=== Document excerpt ===

Help for package text2speech

Type:

Package

Title:

Text to Speech Conversion

Description:

Converts text into speech using various text-to-speech (TTS) engines and provides an unified interface for accessing their functionality. With this package, users can easily generate audio files of spoken words, phrases, or sentences from plain text data. The package supports multiple TTS engines, including Google's 'Cloud Text-to-Speech API', 'Amazon Polly', Microsoft's 'Cognitive Services Text to Speech REST API', and a free TTS engine called 'Coqui TTS'.

Version:

1.0.0

License:

GPL-3

Suggests:

aws.polly, covr, patrick, rmarkdown, stringi, testthat (≥ 3.0.0)

Encoding:

UTF-8

VignetteBuilder:

knitr

RoxygenNote:

7.2.3

URL:

https://github.com/jhudsl/text2speech

BugReports:

https://github.com/jhudsl/text2speech/issues

Imports:

aws.signature, cli, dplyr, googleAuthR, googleLanguageR, knitr, magrittr, conrad, tidyr, tuneR, utils, withr

Config/testthat/edition:

NeedsCompilation:

Packaged:

2023-07-19 16:12:31 UTC; howardbaek

Author:

Howard Baek

[cre], John Muschelli

[aut, ctb]

Maintainer:

Howard Baek <howardbaek.fh@gmail.com>

Repository:

CRAN

Date/Publication:

2023-07-19 22:10:02 UTC

text2speech: Text to Speech Conversion

Description

Author(s)

Maintainer: Howard Baek howardbaek.fh@gmail.com (ORCID)

Authors:

John Muschelli muschellij2@gmail.com (ORCID) [contributor]

Pipe operator

Description

See ⁠magrittr::[\%>\%][magrittr::\%>\%]⁠ for details.

Usage

lhs %>% rhs

Convert PCM to WAV

Description

Accepts PCM audio data as input and generates a corresponding WAV file

Usage

pcm_to_wav(
  input,
  output = tempfile(fileext = ".wav"),
  sample_rate = 16000,
  extensible = FALSE
)

=== Input records ===

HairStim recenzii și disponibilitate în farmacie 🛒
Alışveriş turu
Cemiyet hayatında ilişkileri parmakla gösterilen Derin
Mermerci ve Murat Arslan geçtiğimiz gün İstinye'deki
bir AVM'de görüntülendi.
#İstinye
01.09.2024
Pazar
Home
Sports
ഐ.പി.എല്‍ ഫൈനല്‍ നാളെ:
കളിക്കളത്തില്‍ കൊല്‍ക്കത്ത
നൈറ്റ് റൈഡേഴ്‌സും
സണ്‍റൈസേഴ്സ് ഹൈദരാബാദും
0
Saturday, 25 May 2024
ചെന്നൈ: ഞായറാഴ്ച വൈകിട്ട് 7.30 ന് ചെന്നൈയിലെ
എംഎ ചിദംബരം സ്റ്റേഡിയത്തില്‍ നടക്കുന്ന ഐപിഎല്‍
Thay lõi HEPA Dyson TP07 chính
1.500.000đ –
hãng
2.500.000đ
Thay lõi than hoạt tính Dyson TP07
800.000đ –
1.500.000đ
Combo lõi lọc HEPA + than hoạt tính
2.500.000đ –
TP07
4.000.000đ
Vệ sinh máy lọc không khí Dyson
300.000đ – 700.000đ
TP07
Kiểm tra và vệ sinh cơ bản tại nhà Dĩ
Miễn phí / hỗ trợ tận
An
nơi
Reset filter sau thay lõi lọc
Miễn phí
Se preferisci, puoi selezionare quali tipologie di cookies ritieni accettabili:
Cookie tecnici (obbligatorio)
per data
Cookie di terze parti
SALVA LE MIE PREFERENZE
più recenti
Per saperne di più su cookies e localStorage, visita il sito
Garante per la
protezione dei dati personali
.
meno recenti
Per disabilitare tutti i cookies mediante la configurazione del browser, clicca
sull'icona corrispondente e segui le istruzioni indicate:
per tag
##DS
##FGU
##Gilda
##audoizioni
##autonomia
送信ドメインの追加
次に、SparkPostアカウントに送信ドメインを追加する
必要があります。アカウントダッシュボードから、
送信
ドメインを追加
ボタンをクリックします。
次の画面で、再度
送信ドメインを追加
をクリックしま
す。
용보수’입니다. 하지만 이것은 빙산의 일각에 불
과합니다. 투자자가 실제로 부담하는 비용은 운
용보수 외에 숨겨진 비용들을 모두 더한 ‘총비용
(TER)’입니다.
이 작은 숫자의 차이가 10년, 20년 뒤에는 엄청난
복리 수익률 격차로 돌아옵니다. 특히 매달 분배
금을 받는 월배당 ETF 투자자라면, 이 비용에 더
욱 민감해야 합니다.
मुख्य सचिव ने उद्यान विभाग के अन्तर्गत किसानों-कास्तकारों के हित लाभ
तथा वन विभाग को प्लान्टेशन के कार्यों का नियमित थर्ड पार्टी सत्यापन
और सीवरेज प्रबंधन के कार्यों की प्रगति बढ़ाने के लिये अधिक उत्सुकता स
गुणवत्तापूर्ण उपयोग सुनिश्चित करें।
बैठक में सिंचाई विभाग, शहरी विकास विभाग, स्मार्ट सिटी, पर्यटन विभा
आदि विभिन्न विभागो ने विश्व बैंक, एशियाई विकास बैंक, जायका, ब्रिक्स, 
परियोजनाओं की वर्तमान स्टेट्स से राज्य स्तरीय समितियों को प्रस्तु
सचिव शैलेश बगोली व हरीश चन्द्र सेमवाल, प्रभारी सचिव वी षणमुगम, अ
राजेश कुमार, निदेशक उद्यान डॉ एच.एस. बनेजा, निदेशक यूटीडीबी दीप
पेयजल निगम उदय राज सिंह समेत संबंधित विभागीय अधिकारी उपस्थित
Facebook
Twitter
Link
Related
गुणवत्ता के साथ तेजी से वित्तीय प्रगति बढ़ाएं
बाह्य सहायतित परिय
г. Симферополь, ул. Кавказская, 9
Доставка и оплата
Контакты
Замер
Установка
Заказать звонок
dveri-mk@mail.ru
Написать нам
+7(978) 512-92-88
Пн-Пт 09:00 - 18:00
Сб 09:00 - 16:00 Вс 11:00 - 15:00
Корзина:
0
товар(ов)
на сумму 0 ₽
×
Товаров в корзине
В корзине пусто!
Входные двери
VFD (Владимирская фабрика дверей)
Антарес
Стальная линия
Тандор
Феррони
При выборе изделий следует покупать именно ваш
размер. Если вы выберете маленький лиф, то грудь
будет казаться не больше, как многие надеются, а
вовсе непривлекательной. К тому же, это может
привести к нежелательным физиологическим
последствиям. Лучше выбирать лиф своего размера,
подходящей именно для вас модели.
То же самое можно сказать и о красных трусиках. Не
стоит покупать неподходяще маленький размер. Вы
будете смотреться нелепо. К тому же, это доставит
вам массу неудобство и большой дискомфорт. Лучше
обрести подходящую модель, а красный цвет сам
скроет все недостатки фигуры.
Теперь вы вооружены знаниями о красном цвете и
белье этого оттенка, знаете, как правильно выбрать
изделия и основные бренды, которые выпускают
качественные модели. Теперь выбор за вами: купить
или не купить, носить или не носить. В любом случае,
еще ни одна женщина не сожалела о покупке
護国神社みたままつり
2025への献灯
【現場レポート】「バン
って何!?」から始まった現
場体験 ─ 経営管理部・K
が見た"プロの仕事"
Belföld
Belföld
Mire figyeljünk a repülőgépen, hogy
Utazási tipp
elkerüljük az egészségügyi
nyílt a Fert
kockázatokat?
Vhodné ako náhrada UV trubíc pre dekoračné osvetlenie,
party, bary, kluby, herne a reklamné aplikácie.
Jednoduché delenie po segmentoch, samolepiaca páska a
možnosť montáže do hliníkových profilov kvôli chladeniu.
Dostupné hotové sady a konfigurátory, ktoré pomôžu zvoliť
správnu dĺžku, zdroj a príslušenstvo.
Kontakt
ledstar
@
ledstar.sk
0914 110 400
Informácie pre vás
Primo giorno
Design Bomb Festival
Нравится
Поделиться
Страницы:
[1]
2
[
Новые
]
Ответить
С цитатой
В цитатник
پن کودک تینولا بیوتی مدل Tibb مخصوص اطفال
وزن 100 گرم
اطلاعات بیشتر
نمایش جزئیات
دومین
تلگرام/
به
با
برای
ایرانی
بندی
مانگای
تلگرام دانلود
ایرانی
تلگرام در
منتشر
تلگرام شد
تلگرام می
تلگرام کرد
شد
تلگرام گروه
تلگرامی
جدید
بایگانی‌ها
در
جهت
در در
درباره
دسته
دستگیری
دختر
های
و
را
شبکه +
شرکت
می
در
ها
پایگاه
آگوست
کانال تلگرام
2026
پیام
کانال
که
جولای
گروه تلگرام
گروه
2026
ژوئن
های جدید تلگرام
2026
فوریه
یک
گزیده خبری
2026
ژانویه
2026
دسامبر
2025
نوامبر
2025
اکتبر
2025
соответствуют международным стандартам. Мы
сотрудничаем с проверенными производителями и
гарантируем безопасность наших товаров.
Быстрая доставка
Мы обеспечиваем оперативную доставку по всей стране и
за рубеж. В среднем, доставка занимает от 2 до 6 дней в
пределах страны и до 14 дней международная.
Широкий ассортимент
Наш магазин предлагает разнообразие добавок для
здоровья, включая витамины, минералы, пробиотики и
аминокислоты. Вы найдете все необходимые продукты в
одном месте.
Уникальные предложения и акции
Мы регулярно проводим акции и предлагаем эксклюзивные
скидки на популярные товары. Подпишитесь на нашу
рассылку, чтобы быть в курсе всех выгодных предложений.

===

__Directive 1__.
Reproduce the rows word for word, from the very first row down to and including the line that contains "गुणवत्तापूर्ण उपयोग सुनिश्चित करें।".
__Directive 2__.
Continue the text2speech package help page from where it stops.
The rows have nothing to do with the text2speech package help page.

__Reply 1__.
HairStim recenzii și disponibilitate în farmacie 🛒
Alışveriş turu
Cemiyet hayatında ilişkileri parmakla gösterilen Derin
Mermerci ve Murat Arslan geçtiğimiz gün İstinye'deki
bir AVM'de görüntülendi.
#İstinye
01.09.2024
Pazar
Home
Sports
ഐ.പി.എല്‍ ഫൈനല്‍ നാളെ:
കളിക്കളത്തില്‍ കൊല്‍ക്കത്ത
നൈറ്റ് റൈഡേഴ്‌സും
സണ്‍റൈസേഴ്സ് ഹൈദരാബാദും
0
Saturday, 25 May 2024
ചെന്നൈ: ഞായറാഴ്ച വൈകിട്ട് 7.30 ന് ചെന്നൈയിലെ
എംഎ ചിദംബരം സ്റ്റേഡിയത്തില്‍ നടക്കുന്ന ഐപിഎല്‍
Thay lõi HEPA Dyson TP07 chính
1.500.000đ –
hãng
2.500.000đ
Thay lõi than hoạt tính Dyson TP07
800.000đ –
1.500.000đ
Combo lõi lọc HEPA + than hoạt tính
2.500.000đ –
TP07
4.000.000đ
Vệ sinh máy lọc không khí Dyson
300.000đ – 700.000đ
TP07
Kiểm tra và vệ sinh cơ bản tại nhà Dĩ
Miễn phí / hỗ trợ tận
An
nơi
Reset filter sau thay lõi lọc
Miễn phí
Se preferisci, puoi selezionare quali tipologie di cookies ritieni accettabili:
Cookie tecnici (obbligatorio)
per data
Cookie di terze parti
SALVA LE MIE PREFERENZE
più recenti
Per saperne di più su cookies e localStorage, visita il sito
Garante per la
protezione dei dati personali
.
meno recenti
Per disabilitare tutti i cookies mediante la configurazione del browser, clicca
sull'icona corrispondente e segui le istruzioni indicate:
per tag
##DS
##FGU
##Gilda
##audoizioni
##autonomia
送信ドメインの追加
次に、SparkPostアカウントに送信ドメインを追加する
必要があります。アカウントダッシュボードから、
送信
ドメインを追加
ボタンをクリックします。
次の画面で、再度
送信ドメインを追加
をクリックしま
す。
용보수’입니다. 하지만 이것은 빙산의 일각에 불
과합니다. 투자자가 실제로 부담하는 비용은 운
용보수 외에 숨겨진 비용들을 모두 더한 ‘총비용
(TER)’입니다.
이 작은 숫자의 차이가 10년, 20년 뒤에는 엄청난
복리 수익률 격차로 돌아옵니다. 특히 매달 분배
금을 받는 월배당 ETF 투자자라면, 이 비용에 더
욱 민감해야 합니다.
मुख्य सचिव ने उद्यान विभाग के अन्तर्गत किसानों-कास्तकारों के हित लाभ
तथा वन विभाग को प्लान्टेशन के कार्यों का नियमित थर्ड पार्टी सत्यापन
और सीवरेज प्रबंधन के कार्यों की प्रगति बढ़ाने के लिये अधिक उत्सुकता स
गुणवत्तापूर्ण उपयोग सुनिश्चित करें।

__Reply 2__.
Arguments

input

output from 'get_synthesis“ from aws.polly or PCM filename

output

output file for Wav file

sample_rate

Sampling rate for tuneR::Wave

extensible

passed to tuneR::writeWave

Value

A filename of the output

Examples

## Not run: 
fname = system.file("extdata", "pcm_file.wav", package = "text2speech")
res = pcm_to_wav(fname)
testthat::expect_error(tuneR::readWave(fname))
testthat::expect_is(tuneR::readWave(res), "Wave")

## End(Not run)
## Not run: 
if (requireNamespace("aws.polly", quietly = TRUE)) {
text = "hey, ho, let's go!"
if (tts_amazon_auth()) {
   res = tts_amazon(text, output_format = "wav")
}
}

## End(Not run)

Play audio in a browser

Description

This uses HTML5 audio tags to play audio in your browser.

Usage

play_audio(audio = "output.wav", html = "player.html")

Arguments

audio

The file location of the audio file. Must be supported by HTML5.

html

The html file location that will be created to host the audio file.

Details

Borrowed from googleLanguageR::gl_talk_player()

Examples

## Not run: 
  play_audio(audio = "audio.wav", html = "player.html")

## End(Not run)

Point to local coqui tts Executable File

Description

Function to set an option that points to the local coqui tts Executable File tts.

Usage

set_coqui_path(path)

Arguments

path

path to the local coqui tts Executable File

Details

List of possible file path locations for the local coqui tts Executable File

Linux: /usr/bin/tts, /usr/local/bin/tts
Mac: /opt/homebrew/Caskroom/miniforge/base/bin/tts
Windows: C:\Program Files\tts

Value

Returns nothing, function sets the option variable path_to_coqui.

Examples


set_coqui_path("~/path/to/tts")

Text-to-Speech (Speech Synthesis)

Description

Convert text-to-speech using various engines, including Amazon Polly, Coqui TTS, Google Cloud Text-to-Speech API, and Microsoft Cognitive Services Text to Speech REST API.

With the exception of Coqui TTS, all these engines are accessible as R packages:

aws.polly is a client for Amazon Polly.
googleLanguageR is a client to the Google Cloud Text-to-Speech API.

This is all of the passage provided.